RECORDED INFORMATION:
# # # #

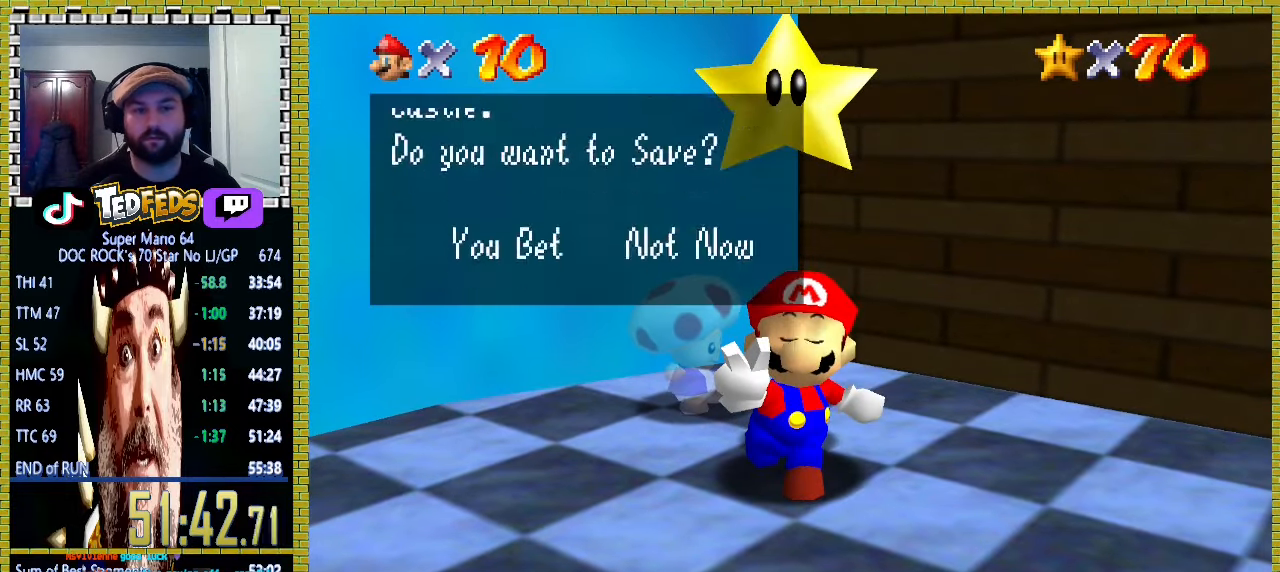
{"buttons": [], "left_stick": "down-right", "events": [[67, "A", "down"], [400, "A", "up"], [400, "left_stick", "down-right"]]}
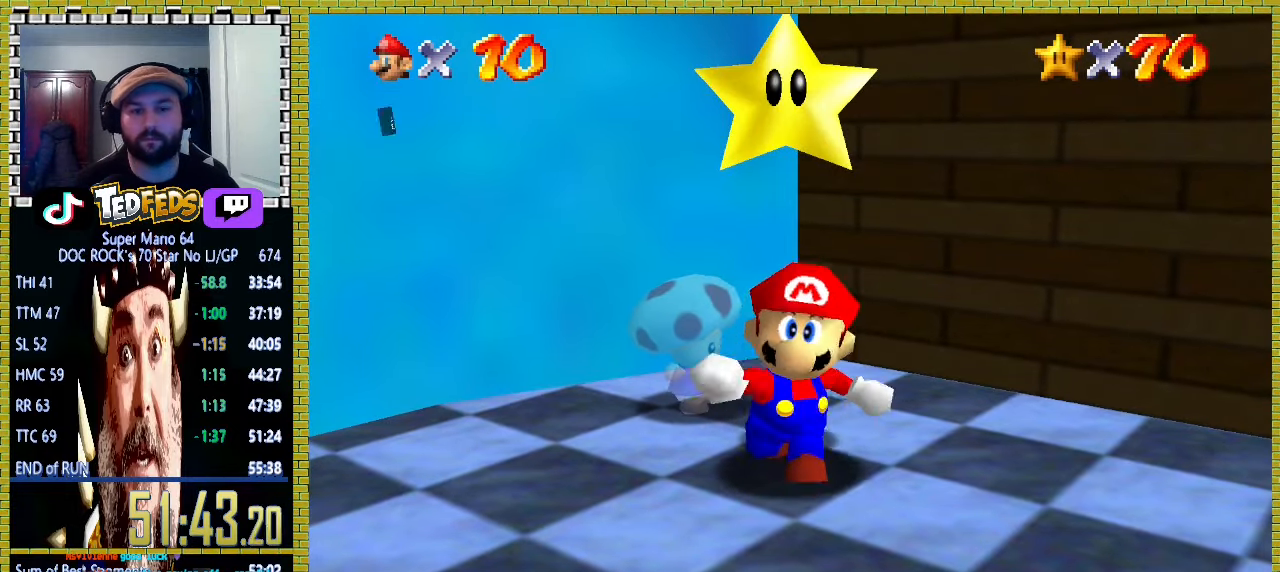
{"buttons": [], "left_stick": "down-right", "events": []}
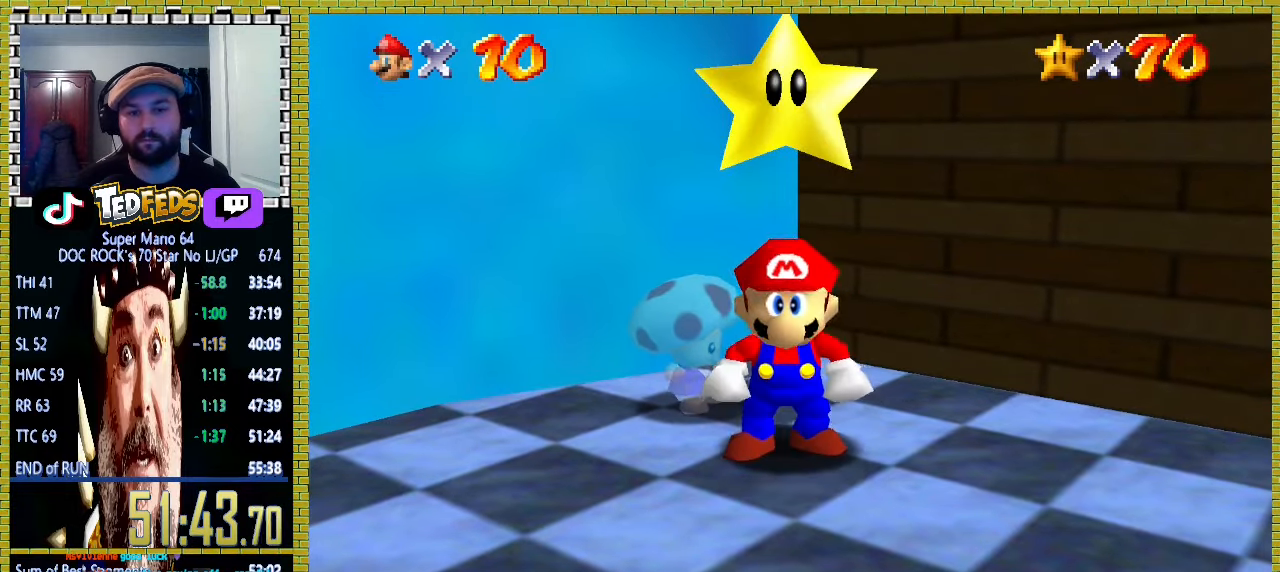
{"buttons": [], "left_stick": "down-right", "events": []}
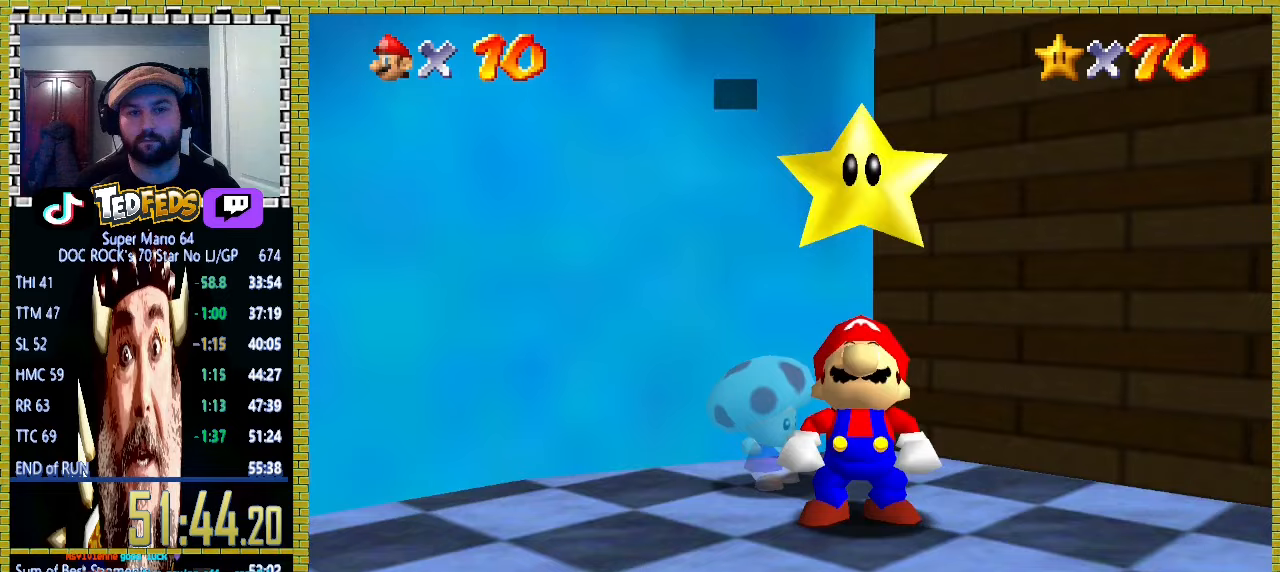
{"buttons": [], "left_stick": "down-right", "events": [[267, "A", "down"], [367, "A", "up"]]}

# # # #

HOW TO COMPLETE THIS TASK:
When you restate the listing, keep every word as it is and drop the pictures.

TASK SOLUTION:
{"buttons": [], "left_stick": "down-right", "events": [[67, "A", "down"], [400, "A", "up"], [400, "left_stick", "down-right"]]}
{"buttons": [], "left_stick": "down-right", "events": []}
{"buttons": [], "left_stick": "down-right", "events": []}
{"buttons": [], "left_stick": "down-right", "events": [[267, "A", "down"], [367, "A", "up"]]}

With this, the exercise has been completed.